Nous ne craignons pas la sanction communautaire : c'est la dissymétrie du dispositif et le cas des énergéticiens qui avaient provoqué en 2008 l'ire de la Commission.

M. Philippe Marini, rapporteur général. - Mme Keller pose une question judicieuse : l'allocation des quotas se fonde sur l'état des industries en 2007 mais si un site réduit son activité, il conserve les mêmes quotas et peut en céder sur le marché pour en tirer des profits ! L'industriel pourrait même fermer un site ici et en ouvrir un autre là en tant que nouvel entrant...

Mme Nicole Bricq. - Il peut le faire !

M. Philippe Marini, rapporteur général. - Qu'en pense le Gouvernement ?

Mme Hummel et la commission de l'économie partagent les orientations de la commission des finances mais envisagent une autre solution pour 2012. Avis favorable, sous réserve de l'approbation du Gouvernement sur ce sujet très technique.

M. François Baroin, ministre. - Je partage les préoccupations de la commission : il faut trouver une autre source de financement pour la réserve des nouveaux entrants. La piste que vous proposez est prometteuse mais juridiquement risquée. Sagesse, comme sur l'amendement de Mme Keller. En revanche, la mise aux enchères n'est pas certaine. Je souhaite le retrait de l'amendement de Mme Hummel.

Mme Christiane Hummel. - Si la mise aux enchères n'est pas assurée, la commission de l'économie poursuivra sa réflexion.

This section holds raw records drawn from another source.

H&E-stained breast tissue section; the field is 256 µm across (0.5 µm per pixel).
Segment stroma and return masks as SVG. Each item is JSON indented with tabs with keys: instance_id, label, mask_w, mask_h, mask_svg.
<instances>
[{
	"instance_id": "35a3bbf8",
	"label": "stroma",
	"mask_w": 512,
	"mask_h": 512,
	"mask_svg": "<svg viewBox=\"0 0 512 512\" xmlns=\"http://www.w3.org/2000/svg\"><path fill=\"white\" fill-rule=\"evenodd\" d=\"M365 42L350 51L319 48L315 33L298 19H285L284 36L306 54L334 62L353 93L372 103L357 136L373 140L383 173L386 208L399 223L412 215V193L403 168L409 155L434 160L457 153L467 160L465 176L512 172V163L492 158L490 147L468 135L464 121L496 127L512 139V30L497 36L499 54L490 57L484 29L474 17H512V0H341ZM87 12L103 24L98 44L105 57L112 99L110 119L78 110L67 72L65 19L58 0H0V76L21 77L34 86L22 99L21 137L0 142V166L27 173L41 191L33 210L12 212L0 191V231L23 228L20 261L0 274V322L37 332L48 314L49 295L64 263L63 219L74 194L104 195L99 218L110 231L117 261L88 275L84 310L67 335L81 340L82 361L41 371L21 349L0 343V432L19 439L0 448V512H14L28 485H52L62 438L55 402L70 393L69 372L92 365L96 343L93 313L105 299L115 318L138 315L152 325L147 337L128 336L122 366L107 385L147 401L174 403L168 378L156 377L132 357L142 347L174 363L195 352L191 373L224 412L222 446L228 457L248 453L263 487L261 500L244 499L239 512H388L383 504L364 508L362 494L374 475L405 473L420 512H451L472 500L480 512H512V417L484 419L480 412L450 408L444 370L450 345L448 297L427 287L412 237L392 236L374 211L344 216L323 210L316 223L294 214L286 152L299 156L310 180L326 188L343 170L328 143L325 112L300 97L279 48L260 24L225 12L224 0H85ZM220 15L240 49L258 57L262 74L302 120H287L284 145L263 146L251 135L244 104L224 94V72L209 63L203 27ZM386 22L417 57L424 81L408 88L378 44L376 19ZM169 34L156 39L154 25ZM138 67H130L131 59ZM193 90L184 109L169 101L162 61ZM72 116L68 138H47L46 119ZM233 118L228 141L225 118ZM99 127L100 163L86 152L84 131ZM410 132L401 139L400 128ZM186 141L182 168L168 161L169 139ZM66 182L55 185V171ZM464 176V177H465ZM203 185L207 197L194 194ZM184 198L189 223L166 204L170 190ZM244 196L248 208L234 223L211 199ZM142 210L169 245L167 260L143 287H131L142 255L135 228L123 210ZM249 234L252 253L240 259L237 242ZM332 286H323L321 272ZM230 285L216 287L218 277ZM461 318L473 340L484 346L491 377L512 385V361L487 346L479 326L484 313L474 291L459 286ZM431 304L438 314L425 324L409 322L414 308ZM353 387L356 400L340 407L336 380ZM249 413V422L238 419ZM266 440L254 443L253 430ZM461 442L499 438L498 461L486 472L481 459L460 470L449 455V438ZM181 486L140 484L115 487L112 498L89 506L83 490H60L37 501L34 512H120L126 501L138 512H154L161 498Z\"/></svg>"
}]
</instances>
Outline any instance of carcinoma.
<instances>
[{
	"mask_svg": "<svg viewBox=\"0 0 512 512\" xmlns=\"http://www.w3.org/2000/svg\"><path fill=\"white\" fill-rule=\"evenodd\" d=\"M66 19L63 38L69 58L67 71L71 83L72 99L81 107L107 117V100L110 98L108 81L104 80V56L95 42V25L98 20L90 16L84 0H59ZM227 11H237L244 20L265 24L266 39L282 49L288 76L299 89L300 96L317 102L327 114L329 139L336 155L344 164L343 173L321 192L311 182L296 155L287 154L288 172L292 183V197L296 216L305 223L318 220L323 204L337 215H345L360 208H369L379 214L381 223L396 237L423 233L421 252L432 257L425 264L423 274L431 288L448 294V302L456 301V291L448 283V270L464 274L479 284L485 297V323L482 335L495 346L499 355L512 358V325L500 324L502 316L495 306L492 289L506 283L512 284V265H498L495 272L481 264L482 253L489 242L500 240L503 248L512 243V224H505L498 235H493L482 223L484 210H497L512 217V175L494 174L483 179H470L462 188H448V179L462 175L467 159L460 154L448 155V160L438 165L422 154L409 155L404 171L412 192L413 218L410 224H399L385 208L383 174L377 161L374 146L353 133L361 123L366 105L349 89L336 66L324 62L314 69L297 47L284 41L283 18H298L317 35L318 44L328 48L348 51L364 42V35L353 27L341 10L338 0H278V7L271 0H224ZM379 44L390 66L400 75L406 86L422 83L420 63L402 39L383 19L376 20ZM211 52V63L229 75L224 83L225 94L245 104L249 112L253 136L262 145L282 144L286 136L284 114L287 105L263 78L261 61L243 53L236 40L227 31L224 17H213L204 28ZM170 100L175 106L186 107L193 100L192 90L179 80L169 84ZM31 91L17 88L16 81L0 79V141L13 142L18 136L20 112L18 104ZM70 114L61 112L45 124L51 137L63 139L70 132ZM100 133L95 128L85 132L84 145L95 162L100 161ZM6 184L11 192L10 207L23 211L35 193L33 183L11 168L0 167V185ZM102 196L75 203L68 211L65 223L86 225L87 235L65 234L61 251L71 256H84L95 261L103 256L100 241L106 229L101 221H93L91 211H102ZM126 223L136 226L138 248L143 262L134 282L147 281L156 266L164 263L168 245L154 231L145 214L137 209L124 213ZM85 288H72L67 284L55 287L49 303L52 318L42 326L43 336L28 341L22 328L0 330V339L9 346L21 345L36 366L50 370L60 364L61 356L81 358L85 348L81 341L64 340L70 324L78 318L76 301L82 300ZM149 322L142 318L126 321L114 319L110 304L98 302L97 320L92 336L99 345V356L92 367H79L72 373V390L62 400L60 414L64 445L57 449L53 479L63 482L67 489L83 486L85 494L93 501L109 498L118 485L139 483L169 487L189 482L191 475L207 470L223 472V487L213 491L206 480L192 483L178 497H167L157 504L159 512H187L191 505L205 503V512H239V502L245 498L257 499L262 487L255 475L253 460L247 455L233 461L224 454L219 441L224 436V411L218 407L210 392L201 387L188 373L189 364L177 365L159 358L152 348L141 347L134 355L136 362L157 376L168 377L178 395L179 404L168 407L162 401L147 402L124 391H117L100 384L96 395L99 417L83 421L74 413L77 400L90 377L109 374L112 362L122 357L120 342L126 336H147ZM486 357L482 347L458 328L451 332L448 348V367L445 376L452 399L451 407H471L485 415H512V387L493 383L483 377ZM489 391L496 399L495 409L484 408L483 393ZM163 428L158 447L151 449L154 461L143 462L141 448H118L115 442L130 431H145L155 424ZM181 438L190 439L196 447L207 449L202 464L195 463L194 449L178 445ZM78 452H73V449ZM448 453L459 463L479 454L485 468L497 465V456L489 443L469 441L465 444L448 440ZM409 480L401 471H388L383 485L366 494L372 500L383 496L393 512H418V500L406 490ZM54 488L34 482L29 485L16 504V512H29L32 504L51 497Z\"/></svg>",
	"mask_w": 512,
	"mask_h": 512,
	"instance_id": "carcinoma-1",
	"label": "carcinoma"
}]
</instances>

Le sous-amendement n°I-471 rectifié est retiré.

Le sous-amendement n°I-474 est adopté.

Mme Nicole Bricq. - Le rapporteur général prend acte que le dispositif de 2008 est inopérant. Il reprend son idée ancienne de mettre dès maintenant des quotas aux enchères : nous y sommes favorables. Le ministre a évoqué Bruxelles : nous verrons bien.

L'amendement n°I-29, sous-amendé, est adopté et devient article additionnel.